During a severe drought, between 1925 and 1932 Tjalkalyirri went to Hermannsburg Mission and it was here he first acquired the nickname 'Tiger'. Although he respected Christianity he did not adopt the faith as other members of his family, like his younger brother Pastor Peter Bulla, did. While there he worked as a stockman and also as a cameleer and dogger (dingo hunter). While at Hermannsburg Tjalkalyirri also helped linguists and anthropologists to understand Aṉangu culture and was respected for his knowledge of songs, dances and artefact manufacture.

He also played a significant role in tourism at Hermannsburg and Uluṟu and was remembered for greeting coach drivers to the mission and being a friendly face to greet visitors. He would dress in army surplus clothing, to which he added "ever-increasing badges and insignia".

Tjalkalyirri acted as an early guide and climbing partner to early visitors to Uluṟu including Arthur Groom in 1947; Groom referred to him as Talkajyerie. He is quoted in Groom's subsequent book saying:

This is one good country all the time. I live here - runabout - when little boy. Good country all together, Reedy Creek we call Lilly. Bagotty Spring we call Wynmurra. All good country. My country - go all the way across Lake Amadeus and Oolra and Kuttatuta. I take you and show you. Tomorrow we go 'cross desert? We take them ol' camella - plenty water canteen - we got good tucker - good! We go three, maybe four day, that away - right up lake country - right up Ayers Rock, we go!
— Tiger Tjalkalyirri, 1959

He is considered one of the first climbing guides of the rock and is thought to have actively encouraged people to climb; this was used by some as evidence against the closure of the Uluṟu climb.

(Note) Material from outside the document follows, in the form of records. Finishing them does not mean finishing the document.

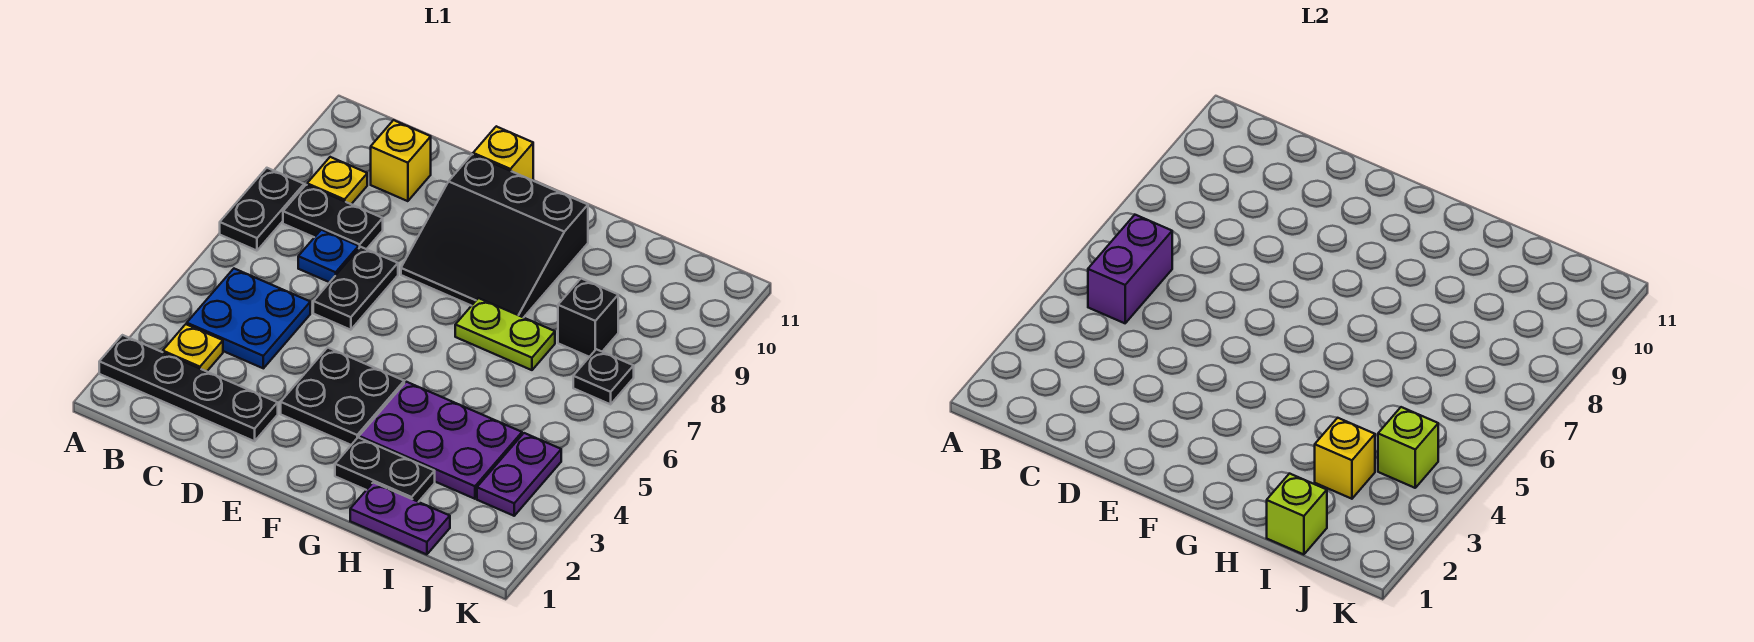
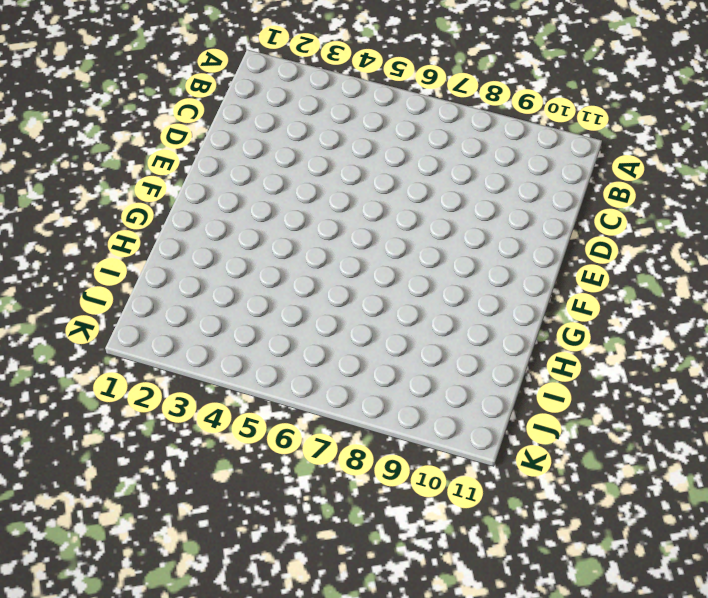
none -> black plate A2:D2 level 1
none -> black plate A7:A8 level 1
none -> yellow plate B3 level 1

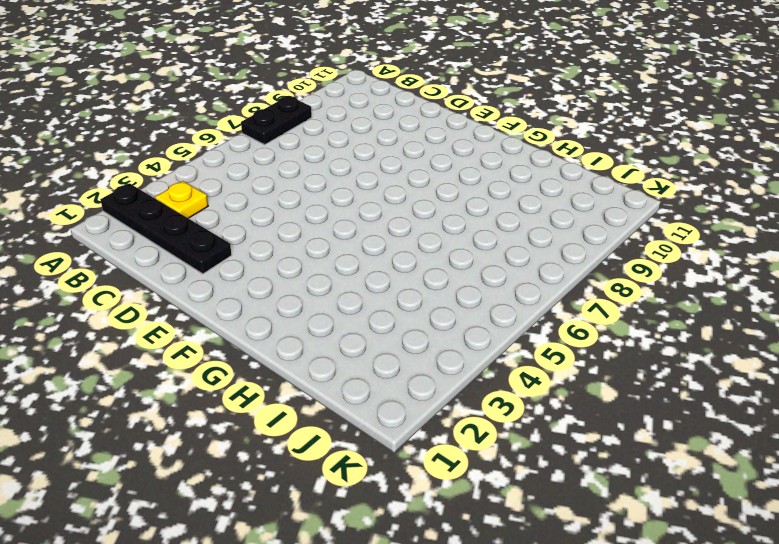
none -> blue plate B4:C5 level 1
none -> black plate B8:C8 level 1
none -> yellow plate B9 level 1

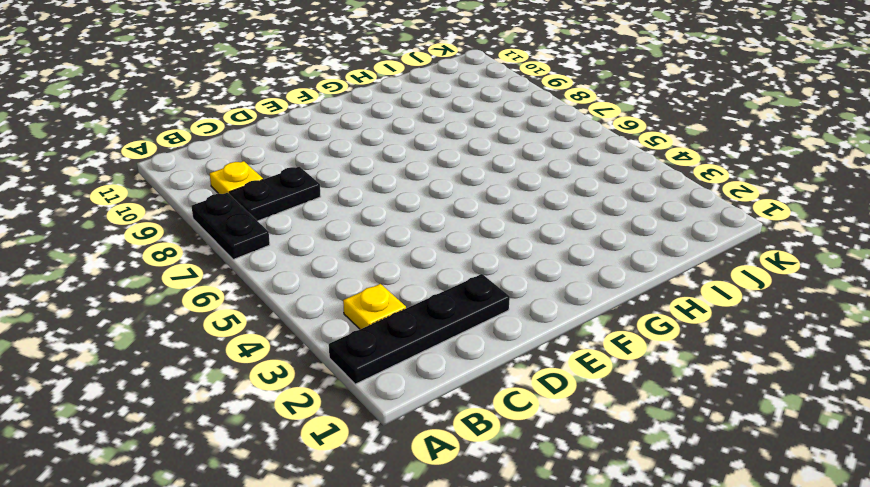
none -> blue plate B4:C5 level 1
none -> blue plate C7 level 1
none -> yellow brick C10 level 1

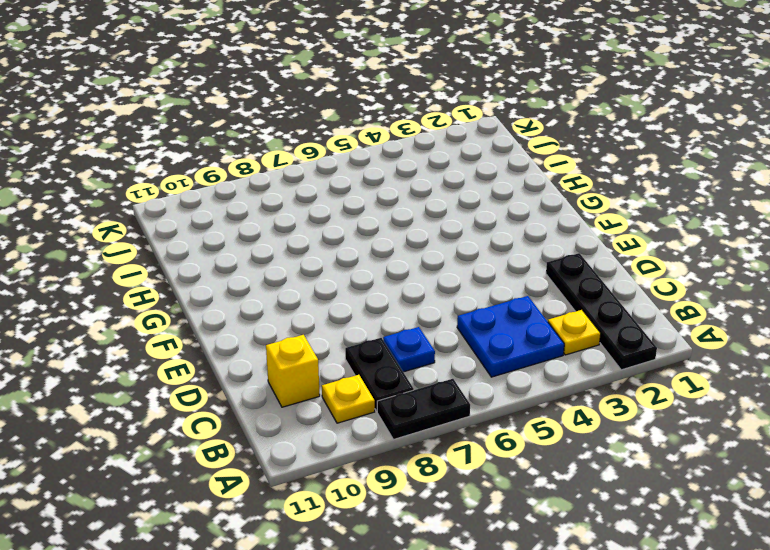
none -> black plate D6:D7 level 1
none -> black plate E3:F4 level 1
none -> black slope E8:G10 level 1 top 10

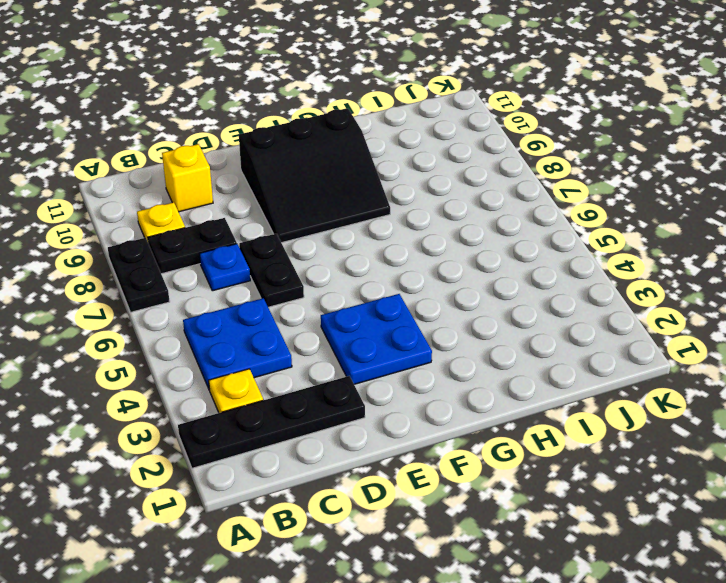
blue plate E3:F4 level 1 -> black plate E3:F4 level 1
none -> yellow brick E11 level 1
none -> black plate G2:H2 level 1
none -> purple plate G3:I4 level 1

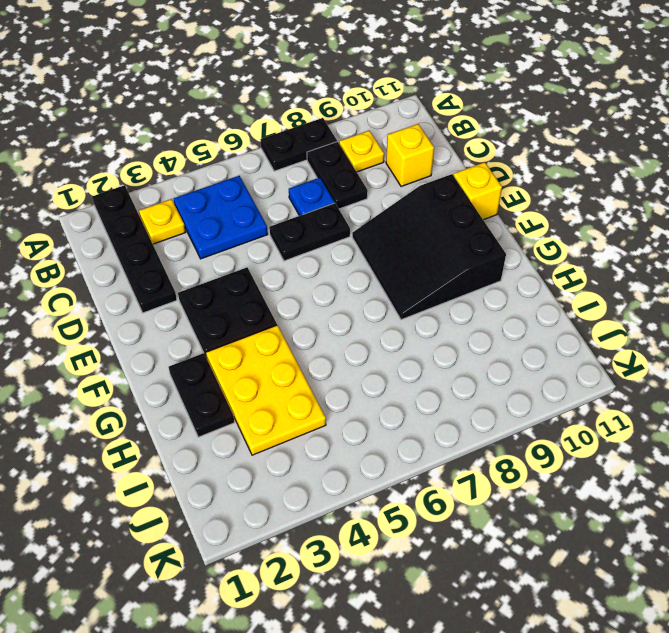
yellow plate G3:I4 level 1 -> purple plate G3:I4 level 1
none -> lime plate G7:H7 level 1
none -> purple plate H1:I1 level 1
none -> black brick I8 level 1

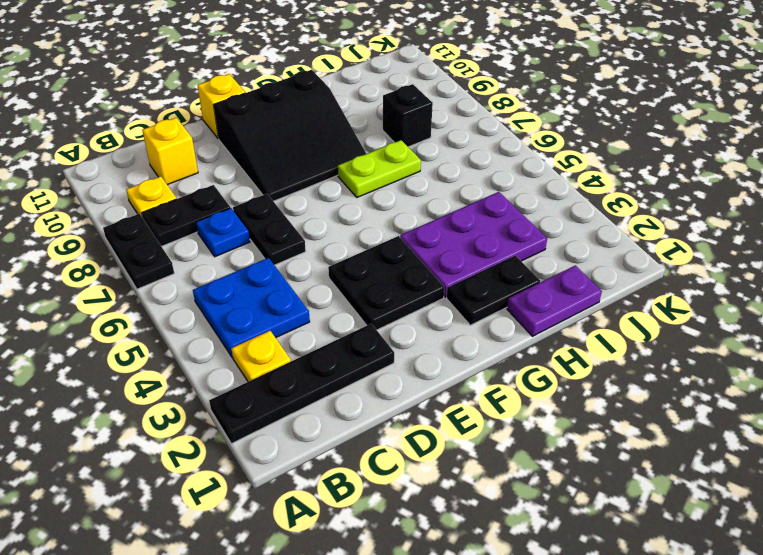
none -> purple plate J3:J4 level 1
none -> black plate J7 level 1
none -> purple brick B5:B6 level 2

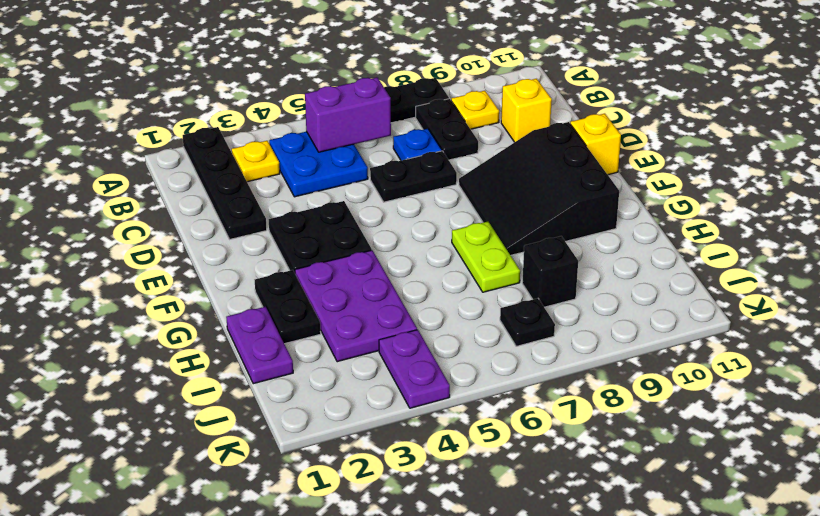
purple plate J4:K4 level 1 -> purple plate J3:J4 level 1
none -> lime brick I1 level 2
none -> yellow brick I3 level 2
none -> lime brick J4 level 2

Tjalkalyirri played an active role in the 1960 centenary celebrations of John McDouall Stuart's first expedition and 'discovery' of Central Australia and, in 1967 participated in the Hermannsburg Choir tour led by Doug and Olga Radke. In the 1970s he also participated in the Yuendumu Games, at Yuendumu, which are sometimes referred to as the 'Aboriginal Olympics'.

In his later years Tjalkalyirri lived at Uluṟu where he demonstrated his spiritual responsibility for the lands surrounding it. He was present when, in November 1983, Prime Minister Bob Hawke promised that Uluṟu would be handed back to its traditional owners. He was a principal informant in the Uluṟu and Lake Amadeus Land Claims.

He died on 2 June 1985 in Alice Springs and was buried at Hermannsburg.

== Resources about ==
An oral history interview by Tjalkalyirri, recorded in 1975, is available through the National Library of Australia.

He is also recorded in various recordings available through AIATSIS in a series made by anthropologist Robert Layton in 1977.